>> Start Input material

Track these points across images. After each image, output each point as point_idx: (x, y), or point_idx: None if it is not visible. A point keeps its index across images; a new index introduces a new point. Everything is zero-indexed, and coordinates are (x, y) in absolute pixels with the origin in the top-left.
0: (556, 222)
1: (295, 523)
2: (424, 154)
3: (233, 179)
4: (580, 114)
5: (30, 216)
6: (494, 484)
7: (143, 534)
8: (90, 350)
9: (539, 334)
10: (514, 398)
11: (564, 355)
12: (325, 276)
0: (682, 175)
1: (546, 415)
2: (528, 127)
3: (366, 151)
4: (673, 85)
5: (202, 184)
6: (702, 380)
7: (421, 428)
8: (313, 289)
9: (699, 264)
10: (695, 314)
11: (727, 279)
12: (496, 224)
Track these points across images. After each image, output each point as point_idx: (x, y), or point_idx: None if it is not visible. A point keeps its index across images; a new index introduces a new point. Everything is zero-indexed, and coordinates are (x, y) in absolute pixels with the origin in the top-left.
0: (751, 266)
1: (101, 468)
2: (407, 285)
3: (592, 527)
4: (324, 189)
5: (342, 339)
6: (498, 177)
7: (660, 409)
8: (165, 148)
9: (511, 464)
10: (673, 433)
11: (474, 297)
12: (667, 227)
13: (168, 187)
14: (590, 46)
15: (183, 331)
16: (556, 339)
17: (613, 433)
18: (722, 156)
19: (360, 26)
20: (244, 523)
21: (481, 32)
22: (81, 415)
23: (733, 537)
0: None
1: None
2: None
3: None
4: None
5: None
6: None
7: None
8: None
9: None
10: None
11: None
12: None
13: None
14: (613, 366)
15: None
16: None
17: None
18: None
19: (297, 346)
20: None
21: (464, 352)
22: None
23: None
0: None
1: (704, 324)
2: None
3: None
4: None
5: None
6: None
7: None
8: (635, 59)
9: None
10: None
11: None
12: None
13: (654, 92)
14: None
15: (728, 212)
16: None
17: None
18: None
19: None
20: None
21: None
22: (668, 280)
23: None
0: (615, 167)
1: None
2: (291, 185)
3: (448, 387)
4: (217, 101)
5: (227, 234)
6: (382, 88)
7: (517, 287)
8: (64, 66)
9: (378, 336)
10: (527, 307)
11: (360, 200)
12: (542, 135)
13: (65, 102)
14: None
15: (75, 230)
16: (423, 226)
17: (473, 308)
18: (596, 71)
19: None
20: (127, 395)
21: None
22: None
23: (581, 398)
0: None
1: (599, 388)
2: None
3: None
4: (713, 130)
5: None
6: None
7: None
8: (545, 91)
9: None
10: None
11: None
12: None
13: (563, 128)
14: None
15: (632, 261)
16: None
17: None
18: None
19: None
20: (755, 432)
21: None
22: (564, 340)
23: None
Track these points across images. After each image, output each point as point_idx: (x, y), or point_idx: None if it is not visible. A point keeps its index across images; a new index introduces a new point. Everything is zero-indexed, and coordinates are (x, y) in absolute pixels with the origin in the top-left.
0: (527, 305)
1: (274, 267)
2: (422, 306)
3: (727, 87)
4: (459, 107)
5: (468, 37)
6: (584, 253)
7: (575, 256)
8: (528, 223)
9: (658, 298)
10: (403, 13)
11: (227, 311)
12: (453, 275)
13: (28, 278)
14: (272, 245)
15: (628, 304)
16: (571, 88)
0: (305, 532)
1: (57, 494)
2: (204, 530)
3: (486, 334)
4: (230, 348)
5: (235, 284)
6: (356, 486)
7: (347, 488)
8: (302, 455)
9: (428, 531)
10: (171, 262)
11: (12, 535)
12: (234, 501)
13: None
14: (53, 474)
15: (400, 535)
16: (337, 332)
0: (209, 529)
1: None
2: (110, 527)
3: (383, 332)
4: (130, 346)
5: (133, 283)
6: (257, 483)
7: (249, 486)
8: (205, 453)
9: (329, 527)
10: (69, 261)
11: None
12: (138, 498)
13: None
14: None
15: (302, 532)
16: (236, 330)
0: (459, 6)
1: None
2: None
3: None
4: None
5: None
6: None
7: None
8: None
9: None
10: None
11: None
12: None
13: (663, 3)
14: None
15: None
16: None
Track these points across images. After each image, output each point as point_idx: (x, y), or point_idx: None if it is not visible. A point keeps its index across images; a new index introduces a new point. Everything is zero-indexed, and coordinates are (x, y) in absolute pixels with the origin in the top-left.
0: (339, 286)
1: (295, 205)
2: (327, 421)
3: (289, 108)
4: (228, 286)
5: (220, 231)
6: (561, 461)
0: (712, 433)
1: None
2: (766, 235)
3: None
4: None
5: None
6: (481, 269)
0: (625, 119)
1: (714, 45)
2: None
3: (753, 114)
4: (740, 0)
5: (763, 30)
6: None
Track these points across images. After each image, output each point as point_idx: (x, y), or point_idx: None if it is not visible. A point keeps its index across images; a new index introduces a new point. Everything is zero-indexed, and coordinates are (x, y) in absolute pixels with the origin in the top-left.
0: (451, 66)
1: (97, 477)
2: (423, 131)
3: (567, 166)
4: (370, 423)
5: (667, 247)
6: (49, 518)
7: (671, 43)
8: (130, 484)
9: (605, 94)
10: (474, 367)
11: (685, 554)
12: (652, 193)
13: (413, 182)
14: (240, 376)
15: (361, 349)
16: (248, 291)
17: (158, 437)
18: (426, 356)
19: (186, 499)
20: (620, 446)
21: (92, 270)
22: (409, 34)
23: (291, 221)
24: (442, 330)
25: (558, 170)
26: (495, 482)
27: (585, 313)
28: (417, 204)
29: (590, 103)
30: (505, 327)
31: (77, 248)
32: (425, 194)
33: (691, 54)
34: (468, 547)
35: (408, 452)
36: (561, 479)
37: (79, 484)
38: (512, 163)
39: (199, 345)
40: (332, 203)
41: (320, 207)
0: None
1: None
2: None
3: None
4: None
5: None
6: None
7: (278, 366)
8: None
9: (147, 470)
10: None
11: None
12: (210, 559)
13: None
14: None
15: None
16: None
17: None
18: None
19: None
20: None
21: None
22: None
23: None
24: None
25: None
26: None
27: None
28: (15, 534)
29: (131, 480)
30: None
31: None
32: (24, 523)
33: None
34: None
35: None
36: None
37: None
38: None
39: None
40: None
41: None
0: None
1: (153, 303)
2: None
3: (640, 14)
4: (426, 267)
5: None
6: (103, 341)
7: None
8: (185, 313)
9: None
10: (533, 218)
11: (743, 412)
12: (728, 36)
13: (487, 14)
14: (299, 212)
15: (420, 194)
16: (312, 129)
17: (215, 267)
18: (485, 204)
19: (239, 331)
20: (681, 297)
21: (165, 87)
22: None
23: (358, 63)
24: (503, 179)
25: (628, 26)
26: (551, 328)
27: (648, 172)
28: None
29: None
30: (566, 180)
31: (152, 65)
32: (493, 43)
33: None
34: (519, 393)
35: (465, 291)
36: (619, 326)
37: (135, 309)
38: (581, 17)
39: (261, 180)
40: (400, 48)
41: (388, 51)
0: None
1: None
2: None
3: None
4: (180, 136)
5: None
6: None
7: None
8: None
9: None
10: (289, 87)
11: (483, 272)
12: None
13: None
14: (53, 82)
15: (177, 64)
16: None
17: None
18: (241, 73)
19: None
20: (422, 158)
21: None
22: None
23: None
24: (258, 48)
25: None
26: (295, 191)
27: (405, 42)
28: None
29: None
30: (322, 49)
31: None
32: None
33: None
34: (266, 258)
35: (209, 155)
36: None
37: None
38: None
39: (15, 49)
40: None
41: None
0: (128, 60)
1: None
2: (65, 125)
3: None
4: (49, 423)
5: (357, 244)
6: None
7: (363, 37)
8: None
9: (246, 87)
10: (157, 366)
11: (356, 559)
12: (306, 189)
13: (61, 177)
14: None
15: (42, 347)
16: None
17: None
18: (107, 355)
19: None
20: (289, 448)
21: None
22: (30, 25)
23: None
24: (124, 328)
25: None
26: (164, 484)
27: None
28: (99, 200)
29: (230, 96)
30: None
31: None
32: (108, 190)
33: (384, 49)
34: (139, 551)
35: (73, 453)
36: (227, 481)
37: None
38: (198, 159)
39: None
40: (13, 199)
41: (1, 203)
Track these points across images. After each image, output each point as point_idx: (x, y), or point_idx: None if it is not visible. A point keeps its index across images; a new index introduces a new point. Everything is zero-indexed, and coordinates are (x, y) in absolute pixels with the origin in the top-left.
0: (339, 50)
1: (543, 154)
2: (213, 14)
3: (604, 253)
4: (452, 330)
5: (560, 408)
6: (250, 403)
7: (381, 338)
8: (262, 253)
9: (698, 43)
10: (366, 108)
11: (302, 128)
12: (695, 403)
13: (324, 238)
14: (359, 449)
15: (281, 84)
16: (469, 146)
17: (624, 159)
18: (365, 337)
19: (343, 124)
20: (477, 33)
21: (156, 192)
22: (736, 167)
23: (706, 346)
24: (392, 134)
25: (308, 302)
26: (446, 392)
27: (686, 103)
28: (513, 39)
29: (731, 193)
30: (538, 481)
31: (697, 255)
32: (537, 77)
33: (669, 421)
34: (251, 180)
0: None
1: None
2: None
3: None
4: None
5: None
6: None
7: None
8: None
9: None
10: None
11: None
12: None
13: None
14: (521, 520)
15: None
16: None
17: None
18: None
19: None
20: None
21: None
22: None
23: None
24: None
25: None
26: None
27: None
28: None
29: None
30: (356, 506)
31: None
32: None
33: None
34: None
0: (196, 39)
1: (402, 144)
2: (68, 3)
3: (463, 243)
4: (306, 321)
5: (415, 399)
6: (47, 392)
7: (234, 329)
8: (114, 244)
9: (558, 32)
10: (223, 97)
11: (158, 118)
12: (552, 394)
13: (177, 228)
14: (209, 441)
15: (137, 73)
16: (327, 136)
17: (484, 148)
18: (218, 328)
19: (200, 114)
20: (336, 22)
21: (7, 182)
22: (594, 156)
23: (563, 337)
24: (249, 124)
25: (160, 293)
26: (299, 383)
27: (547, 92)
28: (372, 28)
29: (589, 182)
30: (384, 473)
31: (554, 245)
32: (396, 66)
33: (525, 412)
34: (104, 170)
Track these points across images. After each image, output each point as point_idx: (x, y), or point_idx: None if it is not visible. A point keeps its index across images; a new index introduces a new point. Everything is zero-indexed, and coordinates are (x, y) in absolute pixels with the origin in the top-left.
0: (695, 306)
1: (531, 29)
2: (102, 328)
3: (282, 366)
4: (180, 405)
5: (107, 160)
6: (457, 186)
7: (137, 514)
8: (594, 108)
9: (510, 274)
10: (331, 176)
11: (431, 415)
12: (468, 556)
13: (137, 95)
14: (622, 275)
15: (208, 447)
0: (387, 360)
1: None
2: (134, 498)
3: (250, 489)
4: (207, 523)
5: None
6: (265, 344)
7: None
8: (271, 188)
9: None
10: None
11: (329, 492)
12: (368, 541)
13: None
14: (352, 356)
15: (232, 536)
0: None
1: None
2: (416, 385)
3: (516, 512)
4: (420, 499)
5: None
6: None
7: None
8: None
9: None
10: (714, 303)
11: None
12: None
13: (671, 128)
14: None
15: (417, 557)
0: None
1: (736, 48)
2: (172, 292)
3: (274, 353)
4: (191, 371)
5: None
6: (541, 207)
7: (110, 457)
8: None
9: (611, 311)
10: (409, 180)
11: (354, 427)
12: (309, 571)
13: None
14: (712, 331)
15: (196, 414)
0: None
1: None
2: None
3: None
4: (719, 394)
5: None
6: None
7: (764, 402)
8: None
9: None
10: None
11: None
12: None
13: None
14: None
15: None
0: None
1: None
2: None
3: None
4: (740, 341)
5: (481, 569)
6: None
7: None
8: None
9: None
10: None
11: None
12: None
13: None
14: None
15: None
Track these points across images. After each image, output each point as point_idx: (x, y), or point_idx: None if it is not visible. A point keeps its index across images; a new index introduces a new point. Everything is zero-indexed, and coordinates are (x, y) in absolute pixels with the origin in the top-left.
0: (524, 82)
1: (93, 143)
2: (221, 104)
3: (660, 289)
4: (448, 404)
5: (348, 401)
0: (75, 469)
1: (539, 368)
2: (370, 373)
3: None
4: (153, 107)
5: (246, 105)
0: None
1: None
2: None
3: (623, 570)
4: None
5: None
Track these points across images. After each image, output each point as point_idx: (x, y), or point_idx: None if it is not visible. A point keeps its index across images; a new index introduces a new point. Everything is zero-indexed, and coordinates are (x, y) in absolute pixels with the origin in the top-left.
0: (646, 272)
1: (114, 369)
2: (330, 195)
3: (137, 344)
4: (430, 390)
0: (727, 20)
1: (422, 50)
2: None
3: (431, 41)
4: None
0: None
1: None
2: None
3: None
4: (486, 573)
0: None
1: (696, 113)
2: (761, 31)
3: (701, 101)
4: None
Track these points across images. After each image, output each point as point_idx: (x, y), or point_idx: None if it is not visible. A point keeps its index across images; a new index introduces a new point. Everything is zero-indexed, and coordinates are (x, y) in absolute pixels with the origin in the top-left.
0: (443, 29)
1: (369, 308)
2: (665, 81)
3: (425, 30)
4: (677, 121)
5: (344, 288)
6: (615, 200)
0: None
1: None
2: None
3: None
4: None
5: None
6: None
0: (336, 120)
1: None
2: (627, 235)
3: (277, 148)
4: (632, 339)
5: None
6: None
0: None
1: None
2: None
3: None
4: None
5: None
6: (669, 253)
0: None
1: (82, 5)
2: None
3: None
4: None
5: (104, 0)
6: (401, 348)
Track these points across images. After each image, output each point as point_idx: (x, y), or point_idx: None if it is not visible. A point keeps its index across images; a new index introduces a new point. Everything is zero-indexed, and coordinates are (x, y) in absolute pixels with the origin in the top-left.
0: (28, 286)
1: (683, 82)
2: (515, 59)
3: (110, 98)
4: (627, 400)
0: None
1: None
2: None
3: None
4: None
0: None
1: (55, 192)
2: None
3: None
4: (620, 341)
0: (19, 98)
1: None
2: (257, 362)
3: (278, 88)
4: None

>> End Input material

Set out everything from the start of the data down to the line with "12: (496, 224)", both included, as a numbered list with no blank lines.

1. Track these points across images. After each image, output each point as point_idx: (x, y), or point_idx: None if it is not visible. A point keeps its index across images; a new index introduces a new point. Everything is zero-indexed, and coordinates are (x, y) in absolute pixels with the origin in the top-left.
2. 0: (556, 222)
3. 1: (295, 523)
4. 2: (424, 154)
5. 3: (233, 179)
6. 4: (580, 114)
7. 5: (30, 216)
8. 6: (494, 484)
9. 7: (143, 534)
10. 8: (90, 350)
11. 9: (539, 334)
12. 10: (514, 398)
13. 11: (564, 355)
14. 12: (325, 276)
15. 0: (682, 175)
16. 1: (546, 415)
17. 2: (528, 127)
18. 3: (366, 151)
19. 4: (673, 85)
20. 5: (202, 184)
21. 6: (702, 380)
22. 7: (421, 428)
23. 8: (313, 289)
24. 9: (699, 264)
25. 10: (695, 314)
26. 11: (727, 279)
27. 12: (496, 224)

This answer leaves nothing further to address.